(Work instructions):
Your answer should be every line with the word "Right", copied from the data below.

------ Record extracts

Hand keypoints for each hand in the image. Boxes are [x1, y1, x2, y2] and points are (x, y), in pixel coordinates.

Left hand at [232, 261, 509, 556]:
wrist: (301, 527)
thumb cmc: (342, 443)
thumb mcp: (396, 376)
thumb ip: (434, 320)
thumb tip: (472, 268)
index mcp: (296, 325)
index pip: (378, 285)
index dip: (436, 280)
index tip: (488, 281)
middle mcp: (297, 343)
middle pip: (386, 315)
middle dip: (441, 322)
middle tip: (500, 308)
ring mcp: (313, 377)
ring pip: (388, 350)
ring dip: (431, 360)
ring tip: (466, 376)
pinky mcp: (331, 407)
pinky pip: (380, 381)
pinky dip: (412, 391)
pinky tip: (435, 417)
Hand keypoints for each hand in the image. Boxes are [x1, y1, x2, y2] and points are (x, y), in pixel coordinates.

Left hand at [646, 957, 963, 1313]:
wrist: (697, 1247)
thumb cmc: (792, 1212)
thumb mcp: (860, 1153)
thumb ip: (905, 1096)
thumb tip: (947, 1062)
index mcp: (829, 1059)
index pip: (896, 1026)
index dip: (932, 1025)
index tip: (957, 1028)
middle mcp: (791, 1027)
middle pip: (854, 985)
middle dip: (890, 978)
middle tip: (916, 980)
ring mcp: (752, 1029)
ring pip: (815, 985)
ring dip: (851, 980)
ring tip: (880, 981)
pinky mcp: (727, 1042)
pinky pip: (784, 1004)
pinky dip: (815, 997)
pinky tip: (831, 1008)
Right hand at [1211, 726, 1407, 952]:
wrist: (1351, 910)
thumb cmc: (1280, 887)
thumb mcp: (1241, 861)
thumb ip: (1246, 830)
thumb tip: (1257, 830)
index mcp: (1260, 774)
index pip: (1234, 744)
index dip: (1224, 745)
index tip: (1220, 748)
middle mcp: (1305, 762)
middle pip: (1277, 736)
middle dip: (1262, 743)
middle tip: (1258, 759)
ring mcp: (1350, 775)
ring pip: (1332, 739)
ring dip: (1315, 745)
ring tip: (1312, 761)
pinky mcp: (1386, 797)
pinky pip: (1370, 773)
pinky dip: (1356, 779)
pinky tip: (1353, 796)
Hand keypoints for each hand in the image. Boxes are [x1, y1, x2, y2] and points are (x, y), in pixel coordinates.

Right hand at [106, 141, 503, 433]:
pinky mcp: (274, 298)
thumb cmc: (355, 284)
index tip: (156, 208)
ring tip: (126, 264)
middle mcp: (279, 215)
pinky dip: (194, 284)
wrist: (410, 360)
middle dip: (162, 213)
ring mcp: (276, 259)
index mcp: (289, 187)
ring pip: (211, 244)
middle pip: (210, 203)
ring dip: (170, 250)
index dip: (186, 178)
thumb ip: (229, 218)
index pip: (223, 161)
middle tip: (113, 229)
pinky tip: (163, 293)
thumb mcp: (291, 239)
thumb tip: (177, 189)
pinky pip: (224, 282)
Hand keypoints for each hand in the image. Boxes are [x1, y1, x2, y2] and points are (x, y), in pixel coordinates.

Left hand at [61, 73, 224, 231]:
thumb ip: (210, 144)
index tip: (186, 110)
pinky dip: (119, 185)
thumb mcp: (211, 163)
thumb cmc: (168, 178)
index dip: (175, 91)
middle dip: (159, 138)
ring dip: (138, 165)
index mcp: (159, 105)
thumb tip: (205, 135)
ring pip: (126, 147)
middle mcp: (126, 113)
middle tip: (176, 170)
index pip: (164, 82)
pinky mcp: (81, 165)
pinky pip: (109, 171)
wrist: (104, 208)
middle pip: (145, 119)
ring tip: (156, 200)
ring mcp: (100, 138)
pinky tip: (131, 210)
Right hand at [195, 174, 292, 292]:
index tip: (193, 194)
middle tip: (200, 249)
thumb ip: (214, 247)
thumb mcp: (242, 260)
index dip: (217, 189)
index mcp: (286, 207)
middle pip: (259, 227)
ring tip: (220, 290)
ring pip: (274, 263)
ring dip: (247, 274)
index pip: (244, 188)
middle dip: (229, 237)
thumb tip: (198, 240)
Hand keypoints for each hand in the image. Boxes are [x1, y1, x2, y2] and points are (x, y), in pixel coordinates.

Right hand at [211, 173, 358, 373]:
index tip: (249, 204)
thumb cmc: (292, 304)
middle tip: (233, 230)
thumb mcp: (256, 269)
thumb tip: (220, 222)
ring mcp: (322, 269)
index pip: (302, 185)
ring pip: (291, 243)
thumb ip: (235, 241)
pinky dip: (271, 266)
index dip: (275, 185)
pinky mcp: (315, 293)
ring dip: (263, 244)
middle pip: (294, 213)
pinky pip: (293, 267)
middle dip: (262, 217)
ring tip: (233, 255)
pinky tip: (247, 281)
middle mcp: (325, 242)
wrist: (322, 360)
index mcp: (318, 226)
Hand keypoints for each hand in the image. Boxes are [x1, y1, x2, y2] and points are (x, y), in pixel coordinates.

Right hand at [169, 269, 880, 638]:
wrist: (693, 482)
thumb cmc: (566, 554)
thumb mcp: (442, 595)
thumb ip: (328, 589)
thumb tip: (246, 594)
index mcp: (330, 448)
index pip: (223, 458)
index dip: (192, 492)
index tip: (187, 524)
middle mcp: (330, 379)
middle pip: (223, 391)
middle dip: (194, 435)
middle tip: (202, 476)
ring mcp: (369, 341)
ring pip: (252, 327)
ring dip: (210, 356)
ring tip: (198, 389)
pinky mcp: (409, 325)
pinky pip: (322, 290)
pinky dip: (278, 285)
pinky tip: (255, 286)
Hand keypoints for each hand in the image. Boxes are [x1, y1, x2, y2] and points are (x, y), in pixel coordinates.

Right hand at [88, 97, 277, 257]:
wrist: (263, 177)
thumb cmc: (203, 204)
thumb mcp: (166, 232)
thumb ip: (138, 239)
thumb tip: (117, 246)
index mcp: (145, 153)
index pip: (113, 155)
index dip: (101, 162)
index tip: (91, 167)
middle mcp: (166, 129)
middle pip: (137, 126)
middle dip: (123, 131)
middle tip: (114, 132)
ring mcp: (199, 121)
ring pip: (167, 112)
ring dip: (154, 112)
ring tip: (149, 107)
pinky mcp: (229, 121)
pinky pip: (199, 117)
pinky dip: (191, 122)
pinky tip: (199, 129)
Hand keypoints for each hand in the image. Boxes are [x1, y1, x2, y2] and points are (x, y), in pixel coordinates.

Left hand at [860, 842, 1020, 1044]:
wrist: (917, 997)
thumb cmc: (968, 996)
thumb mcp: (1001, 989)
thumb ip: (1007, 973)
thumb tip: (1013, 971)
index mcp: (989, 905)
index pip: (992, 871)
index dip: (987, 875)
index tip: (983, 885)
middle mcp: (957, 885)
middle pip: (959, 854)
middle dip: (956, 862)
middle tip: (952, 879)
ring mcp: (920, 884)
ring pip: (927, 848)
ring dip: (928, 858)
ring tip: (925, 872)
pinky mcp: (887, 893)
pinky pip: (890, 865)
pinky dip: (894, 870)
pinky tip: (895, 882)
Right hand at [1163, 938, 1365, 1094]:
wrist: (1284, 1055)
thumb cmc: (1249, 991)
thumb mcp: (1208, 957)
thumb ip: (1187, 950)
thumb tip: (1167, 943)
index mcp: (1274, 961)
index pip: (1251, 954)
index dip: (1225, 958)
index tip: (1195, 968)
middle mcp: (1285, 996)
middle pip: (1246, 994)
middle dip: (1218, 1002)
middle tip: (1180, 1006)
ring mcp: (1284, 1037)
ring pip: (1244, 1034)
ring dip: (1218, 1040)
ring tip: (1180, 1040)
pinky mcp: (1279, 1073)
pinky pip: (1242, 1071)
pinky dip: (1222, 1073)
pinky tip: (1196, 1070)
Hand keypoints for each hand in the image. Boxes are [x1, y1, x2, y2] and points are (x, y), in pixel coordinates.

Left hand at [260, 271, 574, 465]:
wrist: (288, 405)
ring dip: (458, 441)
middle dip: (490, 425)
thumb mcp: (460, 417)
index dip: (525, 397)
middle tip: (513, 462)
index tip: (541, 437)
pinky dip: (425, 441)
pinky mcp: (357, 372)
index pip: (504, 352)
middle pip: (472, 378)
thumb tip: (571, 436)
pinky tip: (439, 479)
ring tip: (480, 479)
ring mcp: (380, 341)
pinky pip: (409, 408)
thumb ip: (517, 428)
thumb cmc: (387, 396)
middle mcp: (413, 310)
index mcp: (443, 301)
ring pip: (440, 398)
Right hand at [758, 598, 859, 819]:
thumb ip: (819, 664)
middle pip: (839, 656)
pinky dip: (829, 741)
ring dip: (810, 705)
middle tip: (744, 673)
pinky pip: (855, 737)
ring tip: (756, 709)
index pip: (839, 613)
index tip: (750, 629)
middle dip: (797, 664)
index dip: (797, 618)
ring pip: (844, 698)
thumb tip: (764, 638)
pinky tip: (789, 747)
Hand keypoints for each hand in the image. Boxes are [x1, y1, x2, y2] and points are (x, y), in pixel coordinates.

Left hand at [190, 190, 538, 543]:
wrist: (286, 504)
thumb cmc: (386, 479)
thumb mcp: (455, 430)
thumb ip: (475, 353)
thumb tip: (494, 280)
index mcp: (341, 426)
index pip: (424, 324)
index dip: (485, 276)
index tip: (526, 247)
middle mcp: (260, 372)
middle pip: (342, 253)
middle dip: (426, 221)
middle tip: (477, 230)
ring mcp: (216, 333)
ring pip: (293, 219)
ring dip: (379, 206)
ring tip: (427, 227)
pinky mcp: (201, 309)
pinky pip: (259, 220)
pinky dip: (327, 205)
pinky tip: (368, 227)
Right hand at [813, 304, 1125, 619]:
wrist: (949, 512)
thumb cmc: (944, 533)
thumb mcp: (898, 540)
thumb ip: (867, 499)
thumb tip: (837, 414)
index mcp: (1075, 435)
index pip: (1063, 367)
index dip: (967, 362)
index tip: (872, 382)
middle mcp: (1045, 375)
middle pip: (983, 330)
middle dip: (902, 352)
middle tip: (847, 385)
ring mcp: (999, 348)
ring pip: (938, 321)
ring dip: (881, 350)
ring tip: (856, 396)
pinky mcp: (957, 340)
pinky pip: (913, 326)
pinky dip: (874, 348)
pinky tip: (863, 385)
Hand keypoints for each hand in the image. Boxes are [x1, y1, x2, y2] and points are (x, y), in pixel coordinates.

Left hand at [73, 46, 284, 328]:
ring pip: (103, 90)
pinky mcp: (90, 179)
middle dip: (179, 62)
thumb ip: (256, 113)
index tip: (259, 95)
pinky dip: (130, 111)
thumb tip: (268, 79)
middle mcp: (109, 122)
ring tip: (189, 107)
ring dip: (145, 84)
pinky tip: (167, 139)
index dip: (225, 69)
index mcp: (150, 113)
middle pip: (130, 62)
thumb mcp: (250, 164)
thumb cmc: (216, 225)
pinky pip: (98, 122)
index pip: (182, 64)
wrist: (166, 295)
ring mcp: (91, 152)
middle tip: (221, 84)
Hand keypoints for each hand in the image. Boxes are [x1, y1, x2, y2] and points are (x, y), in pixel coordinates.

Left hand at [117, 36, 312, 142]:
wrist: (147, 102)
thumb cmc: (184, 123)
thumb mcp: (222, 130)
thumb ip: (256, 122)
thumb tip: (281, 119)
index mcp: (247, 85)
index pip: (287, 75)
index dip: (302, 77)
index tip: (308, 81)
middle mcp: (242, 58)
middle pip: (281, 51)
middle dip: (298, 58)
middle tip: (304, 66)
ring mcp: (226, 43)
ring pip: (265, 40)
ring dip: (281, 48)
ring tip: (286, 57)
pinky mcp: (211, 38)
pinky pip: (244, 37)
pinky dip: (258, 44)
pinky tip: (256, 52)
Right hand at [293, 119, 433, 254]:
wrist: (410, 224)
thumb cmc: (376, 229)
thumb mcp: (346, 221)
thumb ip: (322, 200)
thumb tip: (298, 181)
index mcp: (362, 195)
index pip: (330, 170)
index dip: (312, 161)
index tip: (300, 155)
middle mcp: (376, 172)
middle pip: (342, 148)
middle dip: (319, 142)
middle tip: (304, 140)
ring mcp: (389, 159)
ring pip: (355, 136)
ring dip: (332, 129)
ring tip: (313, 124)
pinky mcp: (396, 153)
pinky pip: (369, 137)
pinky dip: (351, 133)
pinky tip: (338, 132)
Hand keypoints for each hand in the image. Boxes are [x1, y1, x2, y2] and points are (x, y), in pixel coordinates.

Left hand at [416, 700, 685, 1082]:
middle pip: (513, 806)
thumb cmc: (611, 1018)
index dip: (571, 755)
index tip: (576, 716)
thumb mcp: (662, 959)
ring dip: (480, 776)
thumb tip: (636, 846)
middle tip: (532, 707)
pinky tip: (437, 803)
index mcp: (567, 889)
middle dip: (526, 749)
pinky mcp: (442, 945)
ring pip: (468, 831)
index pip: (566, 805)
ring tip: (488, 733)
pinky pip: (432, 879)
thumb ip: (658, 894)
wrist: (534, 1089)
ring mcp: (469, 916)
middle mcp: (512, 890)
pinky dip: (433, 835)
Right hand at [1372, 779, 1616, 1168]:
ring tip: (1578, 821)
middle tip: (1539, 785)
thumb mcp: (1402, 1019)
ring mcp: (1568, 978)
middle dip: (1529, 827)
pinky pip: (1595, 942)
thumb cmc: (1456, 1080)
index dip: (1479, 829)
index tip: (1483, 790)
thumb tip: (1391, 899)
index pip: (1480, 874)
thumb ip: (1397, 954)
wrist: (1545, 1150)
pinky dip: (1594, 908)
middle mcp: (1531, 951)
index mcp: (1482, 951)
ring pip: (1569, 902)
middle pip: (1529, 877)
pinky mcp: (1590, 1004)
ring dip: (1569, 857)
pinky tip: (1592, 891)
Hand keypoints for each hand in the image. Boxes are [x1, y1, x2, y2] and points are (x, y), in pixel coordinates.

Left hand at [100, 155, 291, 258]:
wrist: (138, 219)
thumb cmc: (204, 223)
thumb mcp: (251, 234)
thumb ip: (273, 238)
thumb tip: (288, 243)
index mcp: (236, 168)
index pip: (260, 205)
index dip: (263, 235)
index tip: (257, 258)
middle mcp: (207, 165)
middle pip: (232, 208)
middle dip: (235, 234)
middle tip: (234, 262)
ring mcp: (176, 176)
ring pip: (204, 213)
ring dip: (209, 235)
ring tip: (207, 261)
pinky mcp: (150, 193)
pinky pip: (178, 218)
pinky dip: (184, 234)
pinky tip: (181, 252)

------------

(Reply):
Right hand at [1211, 726, 1407, 952]:
Right hand at [106, 141, 503, 433]:
Right hand at [195, 174, 292, 292]:
Right hand at [211, 173, 358, 373]:
Right hand at [169, 269, 880, 638]:
Right hand at [88, 97, 277, 257]:
Right hand at [1163, 938, 1365, 1094]:
Right hand at [758, 598, 859, 819]:
Right hand at [813, 304, 1125, 619]:
Right hand at [293, 119, 433, 254]:
Right hand at [1372, 779, 1616, 1168]:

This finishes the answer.